#### ACTIVITY
Each record that follows is to be transcribed exactly, excluding its images.

#### EXCERPTED DATA
^^^^^^^^^^^^^^^^
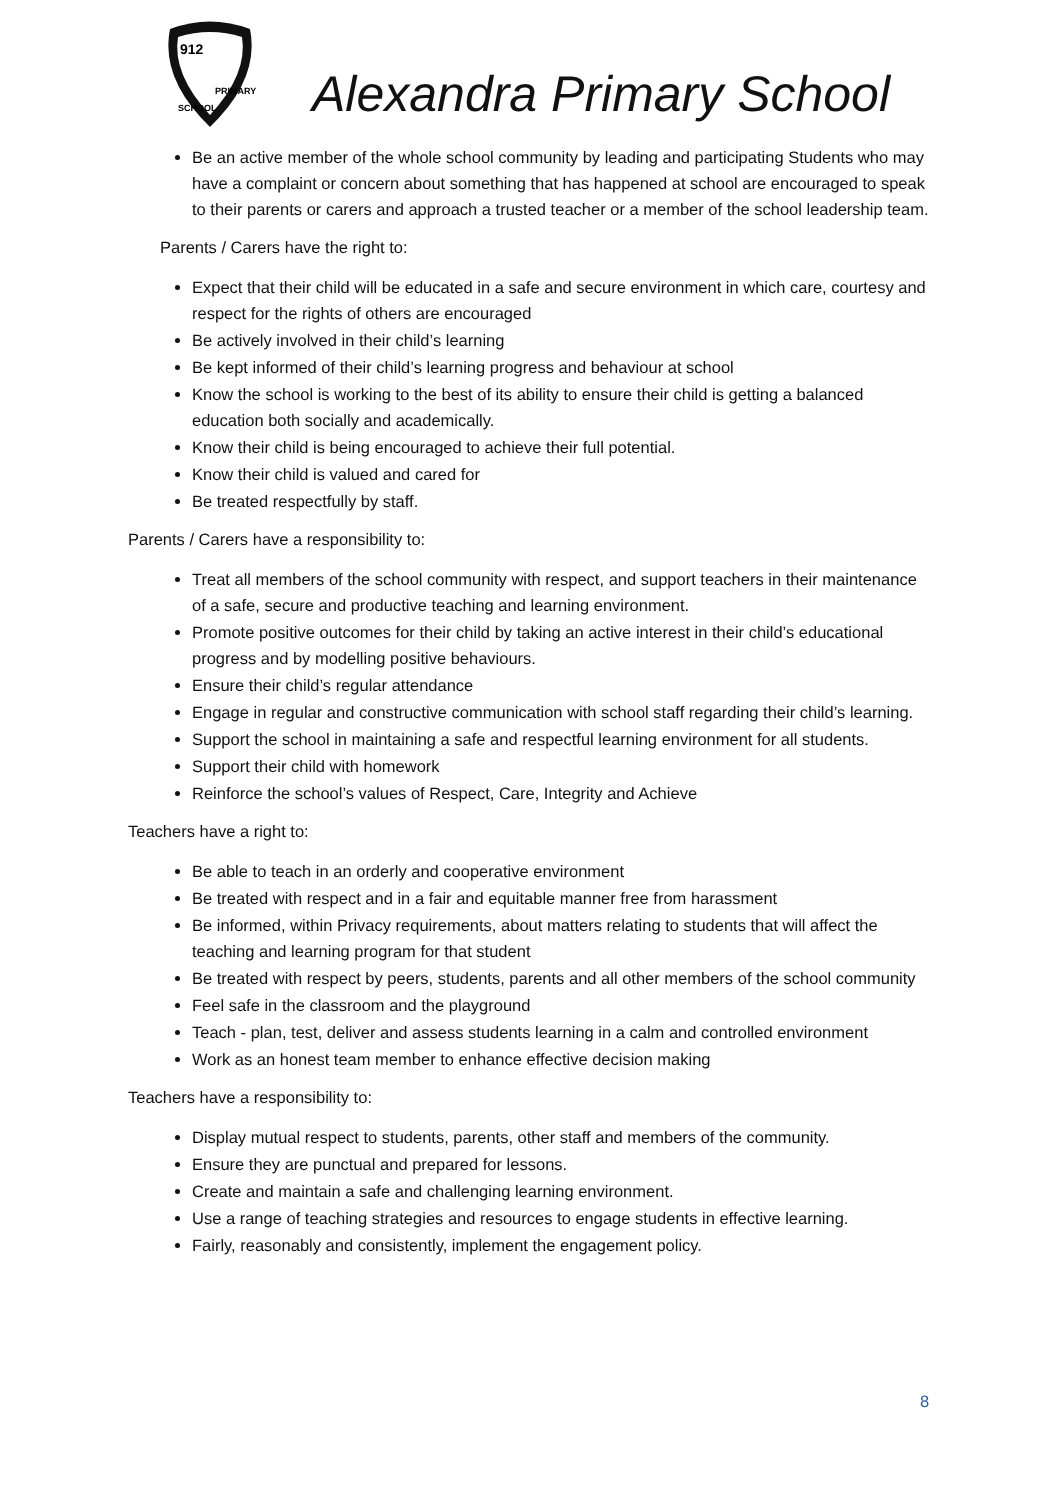912
PRIMARY
SCHOOL
Alexandra Primary School
Be an active member of the whole school community by leading and participating Students who may have a complaint or concern about something that has happened at school are encouraged to speak to their parents or carers and approach a trusted teacher or a member of the school leadership team.
Parents / Carers have the right to:
Expect that their child will be educated in a safe and secure environment in which care, courtesy and respect for the rights of others are encouraged
Be actively involved in their child’s learning
Be kept informed of their child’s learning progress and behaviour at school
Know the school is working to the best of its ability to ensure their child is getting a balanced education both socially and academically.
Know their child is being encouraged to achieve their full potential.
Know their child is valued and cared for
Be treated respectfully by staff.
Parents / Carers have a responsibility to:
Treat all members of the school community with respect, and support teachers in their maintenance of a safe, secure and productive teaching and learning environment.
Promote positive outcomes for their child by taking an active interest in their child’s educational progress and by modelling positive behaviours.
Ensure their child’s regular attendance
Engage in regular and constructive communication with school staff regarding their child’s learning.
Support the school in maintaining a safe and respectful learning environment for all students.
Support their child with homework
Reinforce the school’s values of Respect, Care, Integrity and Achieve
Teachers have a right to:
Be able to teach in an orderly and cooperative environment
Be treated with respect and in a fair and equitable manner free from harassment
Be informed, within Privacy requirements, about matters relating to students that will affect the teaching and learning program for that student
Be treated with respect by peers, students, parents and all other members of the school community
Feel safe in the classroom and the playground
Teach - plan, test, deliver and assess students learning in a calm and controlled environment
Work as an honest team member to enhance effective decision making
Teachers have a responsibility to:
Display mutual respect to students, parents, other staff and members of the community.
Ensure they are punctual and prepared for lessons.
Create and maintain a safe and challenging learning environment.
Use a range of teaching strategies and resources to engage students in effective learning.
Fairly, reasonably and consistently, implement the engagement policy.
8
^^^^^^^^^^^^^^^^
#### RESULT
912
PRIMARY
SCHOOL
Alexandra Primary School
Be an active member of the whole school community by leading and participating Students who may have a complaint or concern about something that has happened at school are encouraged to speak to their parents or carers and approach a trusted teacher or a member of the school leadership team.
Parents / Carers have the right to:
Expect that their child will be educated in a safe and secure environment in which care, courtesy and respect for the rights of others are encouraged
Be actively involved in their child’s learning
Be kept informed of their child’s learning progress and behaviour at school
Know the school is working to the best of its ability to ensure their child is getting a balanced education both socially and academically.
Know their child is being encouraged to achieve their full potential.
Know their child is valued and cared for
Be treated respectfully by staff.
Parents / Carers have a responsibility to:
Treat all members of the school community with respect, and support teachers in their maintenance of a safe, secure and productive teaching and learning environment.
Promote positive outcomes for their child by taking an active interest in their child’s educational progress and by modelling positive behaviours.
Ensure their child’s regular attendance
Engage in regular and constructive communication with school staff regarding their child’s learning.
Support the school in maintaining a safe and respectful learning environment for all students.
Support their child with homework
Reinforce the school’s values of Respect, Care, Integrity and Achieve
Teachers have a right to:
Be able to teach in an orderly and cooperative environment
Be treated with respect and in a fair and equitable manner free from harassment
Be informed, within Privacy requirements, about matters relating to students that will affect the teaching and learning program for that student
Be treated with respect by peers, students, parents and all other members of the school community
Feel safe in the classroom and the playground
Teach - plan, test, deliver and assess students learning in a calm and controlled environment
Work as an honest team member to enhance effective decision making
Teachers have a responsibility to:
Display mutual respect to students, parents, other staff and members of the community.
Ensure they are punctual and prepared for lessons.
Create and maintain a safe and challenging learning environment.
Use a range of teaching strategies and resources to engage students in effective learning.
Fairly, reasonably and consistently, implement the engagement policy.
8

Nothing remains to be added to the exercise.